The Michigan Occupational Safety and Health Administration (MIOSHA) formed an alliance with the Michigan Industrial Ventilation Conference (MIVC) to help prevent and reduce airborne contaminants through industrial ventilation.
The partners will raise awareness of MIOSHA’s rulemaking and enforcement initiatives pertaining to airborne contaminants, along with bolstering education, outreach, and training to protect Michigan workers across a wide range of industries.
“MIOSHA is pleased to formalize its longstanding relationship with the MIVC to expand critical education and outreach to reduce and prevent exposure to airborne contaminants in the workplace,” MIOSHA Director Bart Pickelman said in an agency statement.
“This alliance further cements the conference’s leadership in the industrial ventilation space, and we look forward to collaborating with them to reach more employers and protect more hardworking Michiganders.”
As part of the 3-year alliance program, MIVC partners will gain a greater understanding of the agency’s emphasis programs and occupational safety and health standards pertaining to airborne contaminants, as well as the rights of workers and the responsibilities of employers under the Michigan Occupational Safety and Health Act. The alliance team will meet at least three times per year to track and share information on activities and results in achieving the goals of the alliance.

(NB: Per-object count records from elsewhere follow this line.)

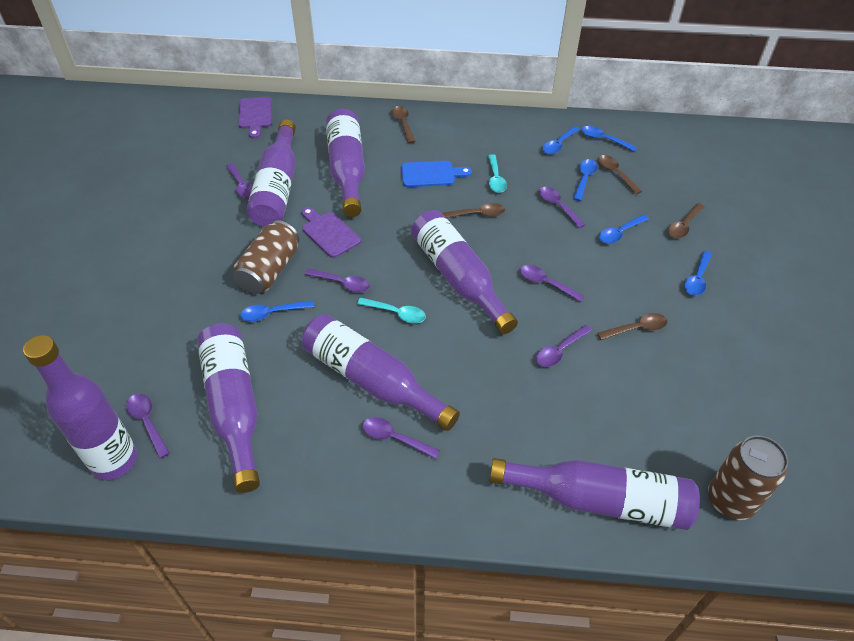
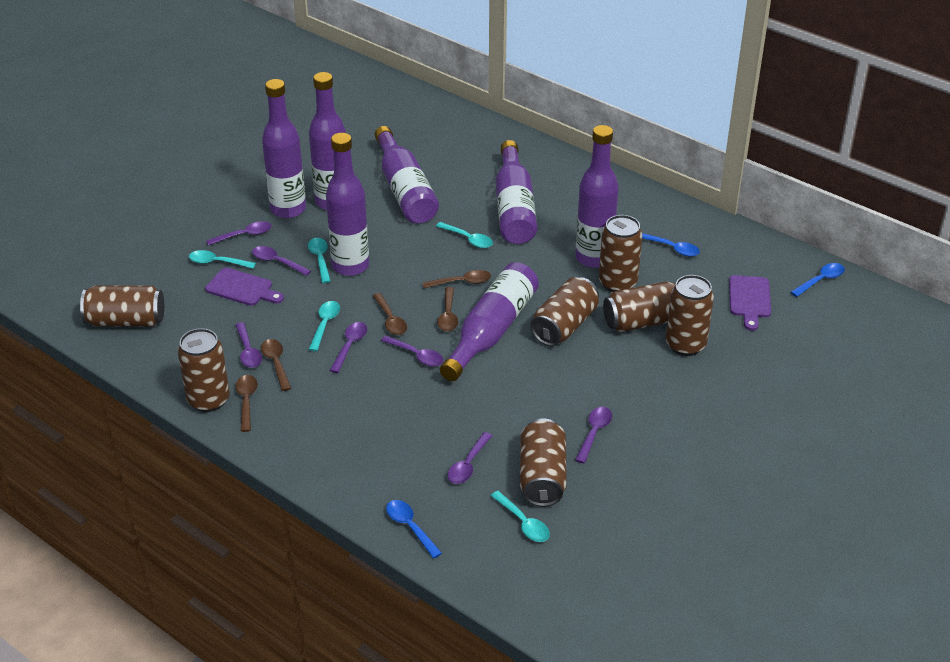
blue cutting board: 1 -> 0
blue spoon: 6 -> 3
brown can: 2 -> 7
turquoise spoon: 2 -> 5

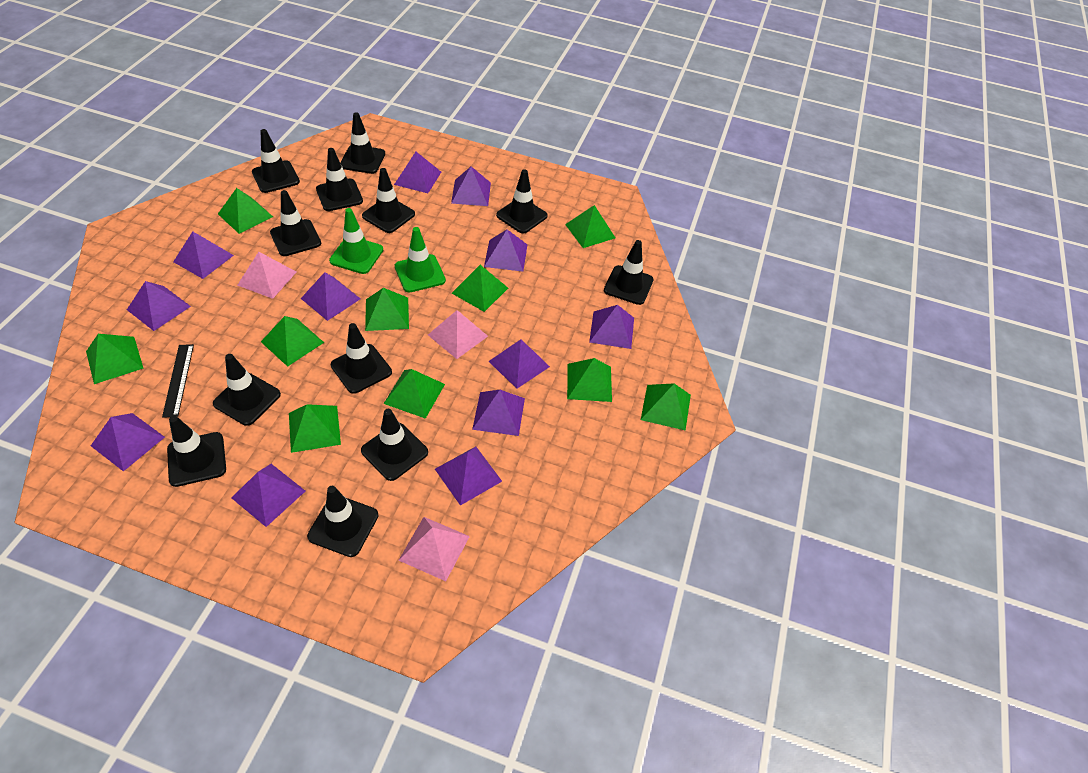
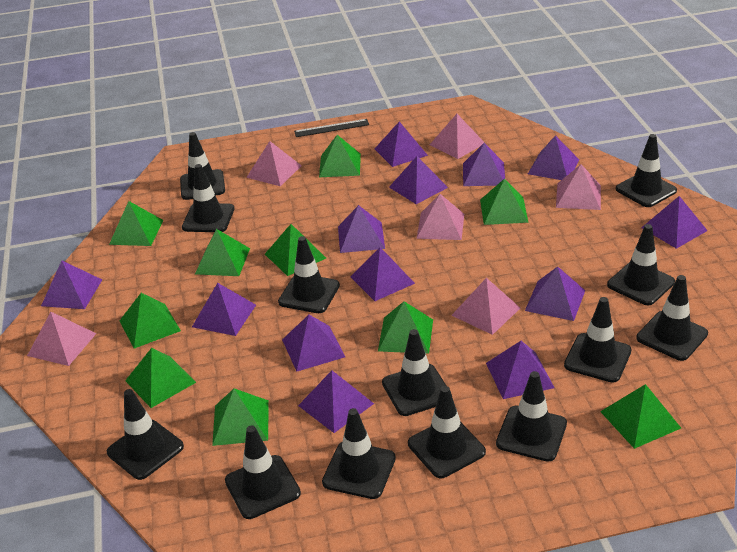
black traffic cone: 12 -> 13
green traffic cone: 2 -> 0
pink pyramid: 3 -> 6
purple pyramid: 12 -> 13

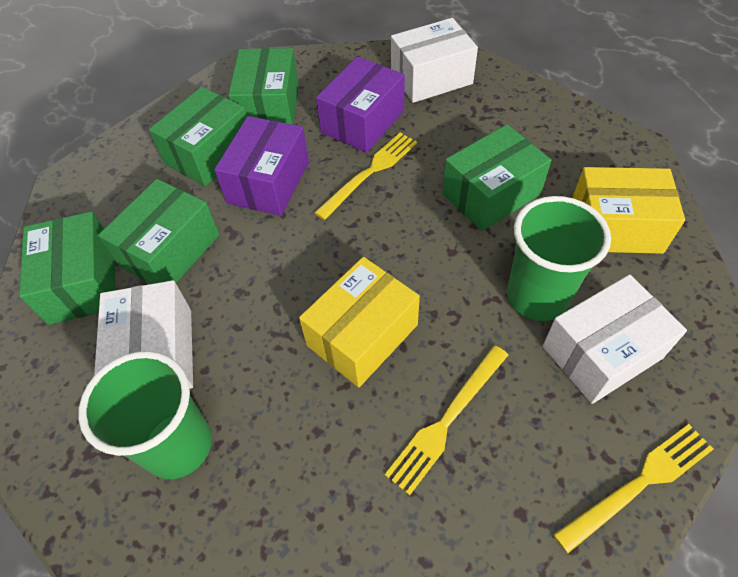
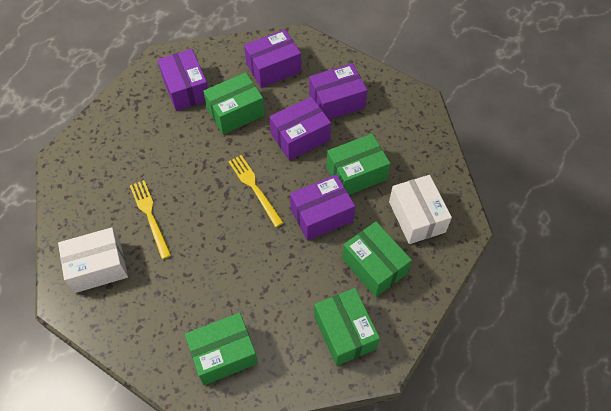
green cup: 2 -> 0
purple box: 2 -> 5
white box: 3 -> 2
yellow box: 2 -> 0
yellow fork: 3 -> 2

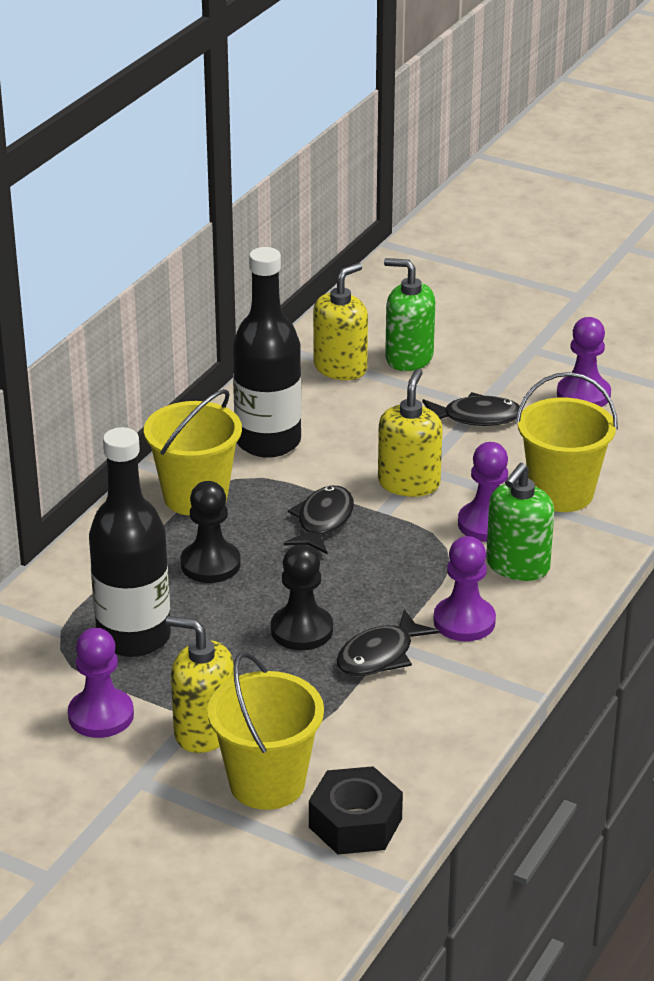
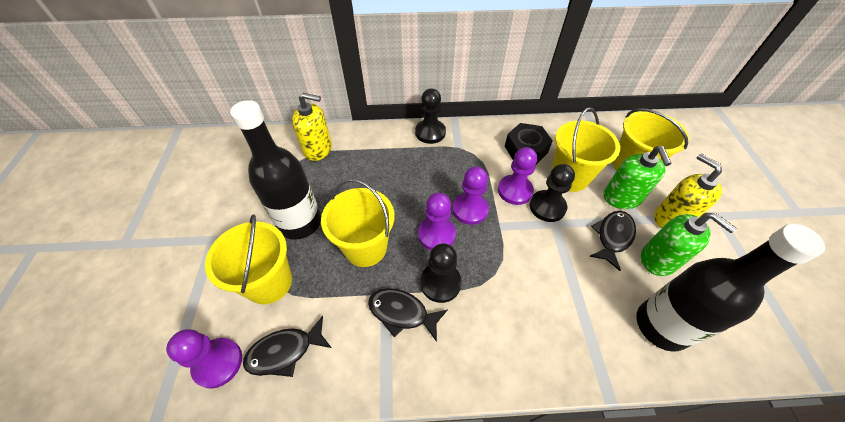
black pawn: 2 -> 3
yellow bucket: 3 -> 4
yellow soap dispenser: 3 -> 2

“The MIVC looks forward to providing expert training and educational services and materials, as well as being an informational resource through this alliance with MIOSHA that will benefit the respiratory health of Michigan’s workplaces and their employees,” MIVC Executive Director Gregg Grubb says.
Michigan administers its own federally approved state occupational safety and health plan.

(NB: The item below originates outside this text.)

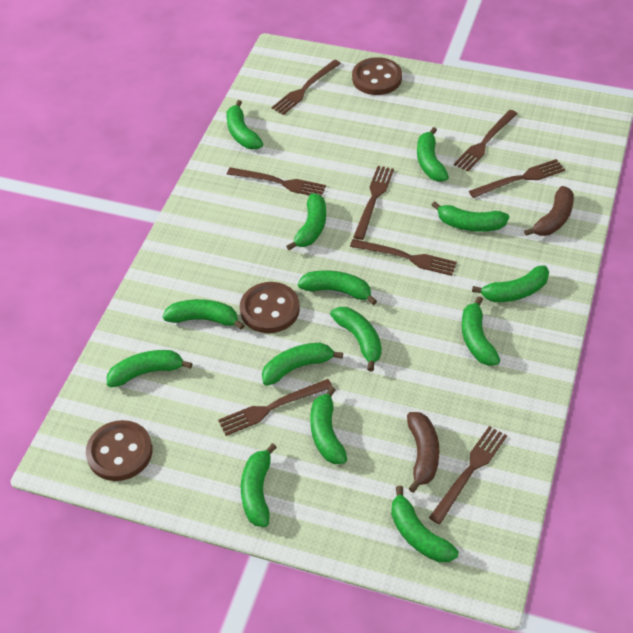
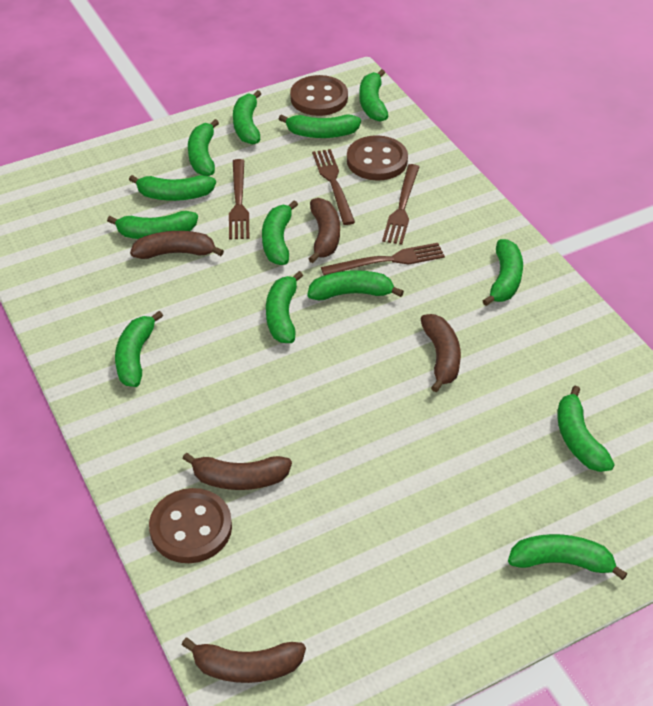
brown banana: 2 -> 5
brown fork: 8 -> 4
green banana: 14 -> 13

Focus on inhalation hazards
The MIOSHA-MIVC alliance is just the latest in a series of moves to address inhalation hazards.

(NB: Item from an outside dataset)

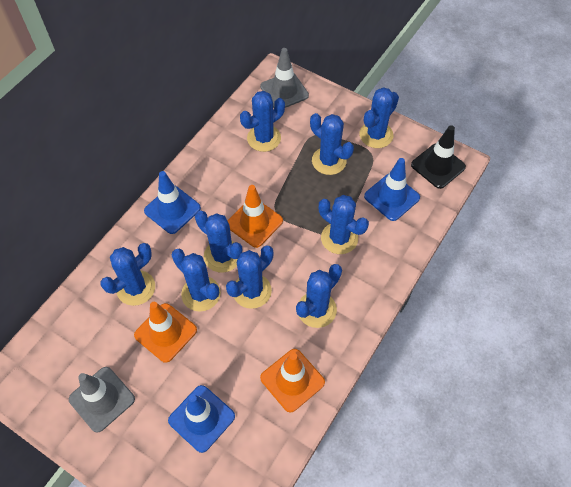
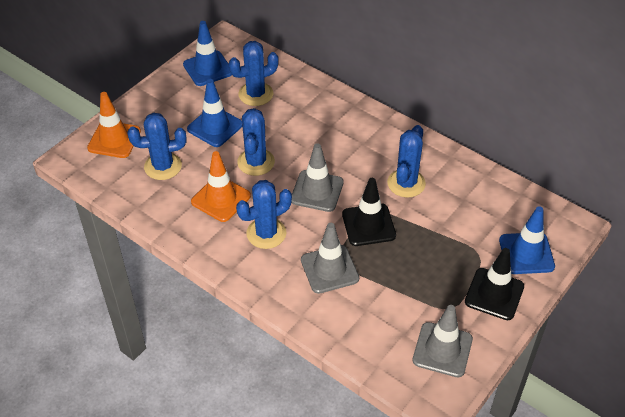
black traffic cone: 1 -> 2
blue cactus: 9 -> 5
grey traffic cone: 2 -> 3
orange traffic cone: 3 -> 2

While the federal Occupational Safety and Health Administration (OSHA) has withdrawn its COVID-19 emergency temporary standard (ETS), it is proceeding with a rulemaking for a permanent standard addressing infectious diseases, including COVID-19. The agency plans to issue a notice of proposed rulemaking (NPRM) for an infectious disease standard in April.
The standard could apply not just to healthcare facilities but also to coroners’ offices, correctional facilities, drug treatment programs, emergency response, homeless shelters, medical examiners, medical laboratories, pathologists, and mortuaries.
The Oregon Occupational Safety and Health Administration (Oregon OSHA) is developing a permanent standard for wildfire smoke exposures modeled on its 2021 ETS. The Oregon rule would include exposure monitoring, information and training, and respiratory protection requirements.
The National Academies of Sciences, Engineering, and Medicine concluded in a recent report that the respiratory protection needs of many U.S. workers are not being met by current regulatory requirements. Many independent contractors and self-employed and “gig” workers are not considered employees or employers and are not covered by OSHA regulations, the report found.
The report also identified respiratory protection supply chain issues.
Recommendations in the report included:
- Ensuring adequate coordination and authorities to protect the target community from inhalation hazards so that workers who are not currently protected by OSHA respiratory protection programs are adequately protected from inhalation hazards;
- Ensuring availability and access pathways for respiratory protective devices, preparing for future large-scale needs for worker and public respiratory protection, and coordinating stockpiling decisions; and
- Improving the timeliness of the National Institute for Occupational Safety and Health’s (NIOSH) testing and approval of occupational respirators and developing a separate approval process for protective devices used by the public.